Various other artists have been credited for having contributed to the rise of the subgenre, including Bukez Finezt, Coffi, Deemed, Blankface, Drippy, The Monsters, Coki from Digital Mystikz, and Kromestar.

===Growth===
In January 2018, German DJ and producer Virtual Riot released his riddim-focused extended play German Engineering, which peaked at the No. 11 spot on Billboard's Dance/Electronic Album Sales chart. In February 2019, American multi-platinum artist Marshmello collaborated with riddim producer Svdden Death to release the song "Sell Out". Although the song was criticised for being an "easy cop-out to increase variety" within Marshmello's discography, the song charted on Billboard's Hot Dance/Electronic Songs at the No. 36 position. Svdden Death's later released extended play Voyd: 1.5 debuted at the No. 8 on Billboard's Dance/Electronic Albums.

===Branching subgenres===
====Melodic/future riddim====
In the latter half of the 2010s, melodic riddim began to gain notoriety via music producers like Chime and Ace Aura. Melodic riddim is a subgenre of riddim that contains more melodic qualities, crystalline or liquid textures, and bright production. It focuses more on the melody, like regular melodic dubstep, but the synths, while having a melody, are usually a little aggressive and detuned. Like other forms of riddim, melodic riddim also has a kick and a clap instead of a single snare. Around the 2020s, the term "colour bass" began to encompass this style of production and expand upon it. Colour bass is described as a "categorisation of bass music coined by Chime that focuses on melody, emotion, and vibrancy", which "sits equidistant between supersaw-punctuated melodic dubstep and more aggressive, impact-focused dubstep – creating a world that takes the best from both sides".

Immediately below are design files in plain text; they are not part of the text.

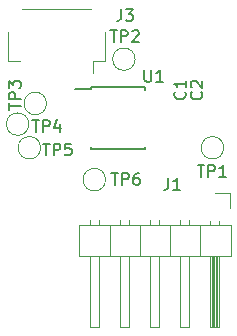
<source format=gbr>
G04 #@! TF.GenerationSoftware,KiCad,Pcbnew,5.1.5-52549c5~84~ubuntu18.04.1*
G04 #@! TF.CreationDate,2020-02-17T23:24:27+01:00*
G04 #@! TF.ProjectId,bldc_motor_encoder,626c6463-5f6d-46f7-946f-725f656e636f,rev?*
G04 #@! TF.SameCoordinates,Original*
G04 #@! TF.FileFunction,Legend,Top*
G04 #@! TF.FilePolarity,Positive*
%FSLAX46Y46*%
G04 Gerber Fmt 4.6, Leading zero omitted, Abs format (unit mm)*
G04 Created by KiCad (PCBNEW 5.1.5-52549c5~84~ubuntu18.04.1) date 2020-02-17 23:24:27*
%MOMM*%
%LPD*%
G04 APERTURE LIST*
%ADD10C,0.120000*%
%ADD11C,0.150000*%
G04 APERTURE END LIST*
D10*
X137740000Y-80715000D02*
X131860000Y-80715000D01*
X130690000Y-85185000D02*
X131740000Y-85185000D01*
X130690000Y-82685000D02*
X130690000Y-85185000D01*
X137860000Y-85185000D02*
X137860000Y-86175000D01*
X138910000Y-85185000D02*
X137860000Y-85185000D01*
X138910000Y-82685000D02*
X138910000Y-85185000D01*
X149470000Y-96330000D02*
X149470000Y-97600000D01*
X148200000Y-96330000D02*
X149470000Y-96330000D01*
X137660000Y-98642929D02*
X137660000Y-99040000D01*
X138420000Y-98642929D02*
X138420000Y-99040000D01*
X137660000Y-107700000D02*
X137660000Y-101700000D01*
X138420000Y-107700000D02*
X137660000Y-107700000D01*
X138420000Y-101700000D02*
X138420000Y-107700000D01*
X139310000Y-99040000D02*
X139310000Y-101700000D01*
X140200000Y-98642929D02*
X140200000Y-99040000D01*
X140960000Y-98642929D02*
X140960000Y-99040000D01*
X140200000Y-107700000D02*
X140200000Y-101700000D01*
X140960000Y-107700000D02*
X140200000Y-107700000D01*
X140960000Y-101700000D02*
X140960000Y-107700000D01*
X141850000Y-99040000D02*
X141850000Y-101700000D01*
X142740000Y-98642929D02*
X142740000Y-99040000D01*
X143500000Y-98642929D02*
X143500000Y-99040000D01*
X142740000Y-107700000D02*
X142740000Y-101700000D01*
X143500000Y-107700000D02*
X142740000Y-107700000D01*
X143500000Y-101700000D02*
X143500000Y-107700000D01*
X144390000Y-99040000D02*
X144390000Y-101700000D01*
X145280000Y-98642929D02*
X145280000Y-99040000D01*
X146040000Y-98642929D02*
X146040000Y-99040000D01*
X145280000Y-107700000D02*
X145280000Y-101700000D01*
X146040000Y-107700000D02*
X145280000Y-107700000D01*
X146040000Y-101700000D02*
X146040000Y-107700000D01*
X146930000Y-99040000D02*
X146930000Y-101700000D01*
X147820000Y-98710000D02*
X147820000Y-99040000D01*
X148580000Y-98710000D02*
X148580000Y-99040000D01*
X147920000Y-101700000D02*
X147920000Y-107700000D01*
X148040000Y-101700000D02*
X148040000Y-107700000D01*
X148160000Y-101700000D02*
X148160000Y-107700000D01*
X148280000Y-101700000D02*
X148280000Y-107700000D01*
X148400000Y-101700000D02*
X148400000Y-107700000D01*
X148520000Y-101700000D02*
X148520000Y-107700000D01*
X147820000Y-107700000D02*
X147820000Y-101700000D01*
X148580000Y-107700000D02*
X147820000Y-107700000D01*
X148580000Y-101700000D02*
X148580000Y-107700000D01*
X149530000Y-101700000D02*
X149530000Y-99040000D01*
X136710000Y-101700000D02*
X149530000Y-101700000D01*
X136710000Y-99040000D02*
X136710000Y-101700000D01*
X149530000Y-99040000D02*
X136710000Y-99040000D01*
X138950000Y-95200000D02*
G75*
G03X138950000Y-95200000I-950000J0D01*
G01*
X133450000Y-92500000D02*
G75*
G03X133450000Y-92500000I-950000J0D01*
G01*
X132450000Y-90500000D02*
G75*
G03X132450000Y-90500000I-950000J0D01*
G01*
X133950000Y-88750000D02*
G75*
G03X133950000Y-88750000I-950000J0D01*
G01*
X141450000Y-85000000D02*
G75*
G03X141450000Y-85000000I-950000J0D01*
G01*
X148950000Y-92500000D02*
G75*
G03X148950000Y-92500000I-950000J0D01*
G01*
D11*
X137675000Y-87500000D02*
X136325000Y-87500000D01*
X137675000Y-92625000D02*
X142325000Y-92625000D01*
X137675000Y-87375000D02*
X142325000Y-87375000D01*
X137675000Y-92625000D02*
X137675000Y-92400000D01*
X142325000Y-92625000D02*
X142325000Y-92400000D01*
X142325000Y-87375000D02*
X142325000Y-87600000D01*
X137675000Y-87375000D02*
X137675000Y-87500000D01*
X140266666Y-80752380D02*
X140266666Y-81466666D01*
X140219047Y-81609523D01*
X140123809Y-81704761D01*
X139980952Y-81752380D01*
X139885714Y-81752380D01*
X140647619Y-80752380D02*
X141266666Y-80752380D01*
X140933333Y-81133333D01*
X141076190Y-81133333D01*
X141171428Y-81180952D01*
X141219047Y-81228571D01*
X141266666Y-81323809D01*
X141266666Y-81561904D01*
X141219047Y-81657142D01*
X141171428Y-81704761D01*
X141076190Y-81752380D01*
X140790476Y-81752380D01*
X140695238Y-81704761D01*
X140647619Y-81657142D01*
X144266666Y-95052380D02*
X144266666Y-95766666D01*
X144219047Y-95909523D01*
X144123809Y-96004761D01*
X143980952Y-96052380D01*
X143885714Y-96052380D01*
X145266666Y-96052380D02*
X144695238Y-96052380D01*
X144980952Y-96052380D02*
X144980952Y-95052380D01*
X144885714Y-95195238D01*
X144790476Y-95290476D01*
X144695238Y-95338095D01*
X139438095Y-94652380D02*
X140009523Y-94652380D01*
X139723809Y-95652380D02*
X139723809Y-94652380D01*
X140342857Y-95652380D02*
X140342857Y-94652380D01*
X140723809Y-94652380D01*
X140819047Y-94700000D01*
X140866666Y-94747619D01*
X140914285Y-94842857D01*
X140914285Y-94985714D01*
X140866666Y-95080952D01*
X140819047Y-95128571D01*
X140723809Y-95176190D01*
X140342857Y-95176190D01*
X141771428Y-94652380D02*
X141580952Y-94652380D01*
X141485714Y-94700000D01*
X141438095Y-94747619D01*
X141342857Y-94890476D01*
X141295238Y-95080952D01*
X141295238Y-95461904D01*
X141342857Y-95557142D01*
X141390476Y-95604761D01*
X141485714Y-95652380D01*
X141676190Y-95652380D01*
X141771428Y-95604761D01*
X141819047Y-95557142D01*
X141866666Y-95461904D01*
X141866666Y-95223809D01*
X141819047Y-95128571D01*
X141771428Y-95080952D01*
X141676190Y-95033333D01*
X141485714Y-95033333D01*
X141390476Y-95080952D01*
X141342857Y-95128571D01*
X141295238Y-95223809D01*
X133638095Y-92152380D02*
X134209523Y-92152380D01*
X133923809Y-93152380D02*
X133923809Y-92152380D01*
X134542857Y-93152380D02*
X134542857Y-92152380D01*
X134923809Y-92152380D01*
X135019047Y-92200000D01*
X135066666Y-92247619D01*
X135114285Y-92342857D01*
X135114285Y-92485714D01*
X135066666Y-92580952D01*
X135019047Y-92628571D01*
X134923809Y-92676190D01*
X134542857Y-92676190D01*
X136019047Y-92152380D02*
X135542857Y-92152380D01*
X135495238Y-92628571D01*
X135542857Y-92580952D01*
X135638095Y-92533333D01*
X135876190Y-92533333D01*
X135971428Y-92580952D01*
X136019047Y-92628571D01*
X136066666Y-92723809D01*
X136066666Y-92961904D01*
X136019047Y-93057142D01*
X135971428Y-93104761D01*
X135876190Y-93152380D01*
X135638095Y-93152380D01*
X135542857Y-93104761D01*
X135495238Y-93057142D01*
X132738095Y-90152380D02*
X133309523Y-90152380D01*
X133023809Y-91152380D02*
X133023809Y-90152380D01*
X133642857Y-91152380D02*
X133642857Y-90152380D01*
X134023809Y-90152380D01*
X134119047Y-90200000D01*
X134166666Y-90247619D01*
X134214285Y-90342857D01*
X134214285Y-90485714D01*
X134166666Y-90580952D01*
X134119047Y-90628571D01*
X134023809Y-90676190D01*
X133642857Y-90676190D01*
X135071428Y-90485714D02*
X135071428Y-91152380D01*
X134833333Y-90104761D02*
X134595238Y-90819047D01*
X135214285Y-90819047D01*
X130752380Y-89261904D02*
X130752380Y-88690476D01*
X131752380Y-88976190D02*
X130752380Y-88976190D01*
X131752380Y-88357142D02*
X130752380Y-88357142D01*
X130752380Y-87976190D01*
X130800000Y-87880952D01*
X130847619Y-87833333D01*
X130942857Y-87785714D01*
X131085714Y-87785714D01*
X131180952Y-87833333D01*
X131228571Y-87880952D01*
X131276190Y-87976190D01*
X131276190Y-88357142D01*
X130752380Y-87452380D02*
X130752380Y-86833333D01*
X131133333Y-87166666D01*
X131133333Y-87023809D01*
X131180952Y-86928571D01*
X131228571Y-86880952D01*
X131323809Y-86833333D01*
X131561904Y-86833333D01*
X131657142Y-86880952D01*
X131704761Y-86928571D01*
X131752380Y-87023809D01*
X131752380Y-87309523D01*
X131704761Y-87404761D01*
X131657142Y-87452380D01*
X139338095Y-82552380D02*
X139909523Y-82552380D01*
X139623809Y-83552380D02*
X139623809Y-82552380D01*
X140242857Y-83552380D02*
X140242857Y-82552380D01*
X140623809Y-82552380D01*
X140719047Y-82600000D01*
X140766666Y-82647619D01*
X140814285Y-82742857D01*
X140814285Y-82885714D01*
X140766666Y-82980952D01*
X140719047Y-83028571D01*
X140623809Y-83076190D01*
X140242857Y-83076190D01*
X141195238Y-82647619D02*
X141242857Y-82600000D01*
X141338095Y-82552380D01*
X141576190Y-82552380D01*
X141671428Y-82600000D01*
X141719047Y-82647619D01*
X141766666Y-82742857D01*
X141766666Y-82838095D01*
X141719047Y-82980952D01*
X141147619Y-83552380D01*
X141766666Y-83552380D01*
X146738095Y-93952380D02*
X147309523Y-93952380D01*
X147023809Y-94952380D02*
X147023809Y-93952380D01*
X147642857Y-94952380D02*
X147642857Y-93952380D01*
X148023809Y-93952380D01*
X148119047Y-94000000D01*
X148166666Y-94047619D01*
X148214285Y-94142857D01*
X148214285Y-94285714D01*
X148166666Y-94380952D01*
X148119047Y-94428571D01*
X148023809Y-94476190D01*
X147642857Y-94476190D01*
X149166666Y-94952380D02*
X148595238Y-94952380D01*
X148880952Y-94952380D02*
X148880952Y-93952380D01*
X148785714Y-94095238D01*
X148690476Y-94190476D01*
X148595238Y-94238095D01*
X142238095Y-85902380D02*
X142238095Y-86711904D01*
X142285714Y-86807142D01*
X142333333Y-86854761D01*
X142428571Y-86902380D01*
X142619047Y-86902380D01*
X142714285Y-86854761D01*
X142761904Y-86807142D01*
X142809523Y-86711904D01*
X142809523Y-85902380D01*
X143809523Y-86902380D02*
X143238095Y-86902380D01*
X143523809Y-86902380D02*
X143523809Y-85902380D01*
X143428571Y-86045238D01*
X143333333Y-86140476D01*
X143238095Y-86188095D01*
X147057142Y-87766666D02*
X147104761Y-87814285D01*
X147152380Y-87957142D01*
X147152380Y-88052380D01*
X147104761Y-88195238D01*
X147009523Y-88290476D01*
X146914285Y-88338095D01*
X146723809Y-88385714D01*
X146580952Y-88385714D01*
X146390476Y-88338095D01*
X146295238Y-88290476D01*
X146200000Y-88195238D01*
X146152380Y-88052380D01*
X146152380Y-87957142D01*
X146200000Y-87814285D01*
X146247619Y-87766666D01*
X146247619Y-87385714D02*
X146200000Y-87338095D01*
X146152380Y-87242857D01*
X146152380Y-87004761D01*
X146200000Y-86909523D01*
X146247619Y-86861904D01*
X146342857Y-86814285D01*
X146438095Y-86814285D01*
X146580952Y-86861904D01*
X147152380Y-87433333D01*
X147152380Y-86814285D01*
X145657142Y-87766666D02*
X145704761Y-87814285D01*
X145752380Y-87957142D01*
X145752380Y-88052380D01*
X145704761Y-88195238D01*
X145609523Y-88290476D01*
X145514285Y-88338095D01*
X145323809Y-88385714D01*
X145180952Y-88385714D01*
X144990476Y-88338095D01*
X144895238Y-88290476D01*
X144800000Y-88195238D01*
X144752380Y-88052380D01*
X144752380Y-87957142D01*
X144800000Y-87814285D01*
X144847619Y-87766666D01*
X145752380Y-86814285D02*
X145752380Y-87385714D01*
X145752380Y-87100000D02*
X144752380Y-87100000D01*
X144895238Y-87195238D01*
X144990476Y-87290476D01*
X145038095Y-87385714D01*
M02*

</source>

In October 2020, producer Papa Khan released his Blossom EP, which was recognized by Marshmello and promoted on JOYTIME COLLECTIVE. Its opening track, "Rain" is currently the most streamed colour bass track, with 7 million streams on Spotify, 500 thousand plays on SoundCloud, and 480 thousand views on YouTube.

====Briddim====
Throughout riddim's history, the genre has commonly crossed over with brostep, creating the subgenre of briddim, which combines the heavier snare and kick sounds of riddim with brostep's sound design. Despite the difference in musical style, briddim is commonly still referred to just as "riddim" plain.

====Liquid Riddim====
Liquid Riddim is a subgenre characterized by the fusion of traditional riddim basslines with lush, melodic elements and atmospheric pads or dark atmospheres. Its sound often conveys a wide range of emotions, ranging from melancholy and sadness to moments of joy and beauty and is generally perceived to be less aggressive than standard riddim. In this respect, Liquid Riddim is similar to the relationship between Future Riddim and Riddim. Prominent labels and collectives that represent the genre include Shizuka and THORN COLLECTIVE, both of which have a diverse range of Liquid Riddim releases.

==Characteristics==

Riddim utilises repetitive, minimalistic layers and tuplet percussion arrangements in a rhythmic style. Like dubstep, riddim is often produced at a tempo of 140 to 150 beats per minute and was noted as having comparatively more "space", atmosphere, and "super dark textures" by riddim producer Infekt. Jayce Ullah-Blocks of EDM Identity characterised modern riddim with the presence of low-frequency oscillation (LFO) square waves, wide delays, and a large use of flanger and chorus filters.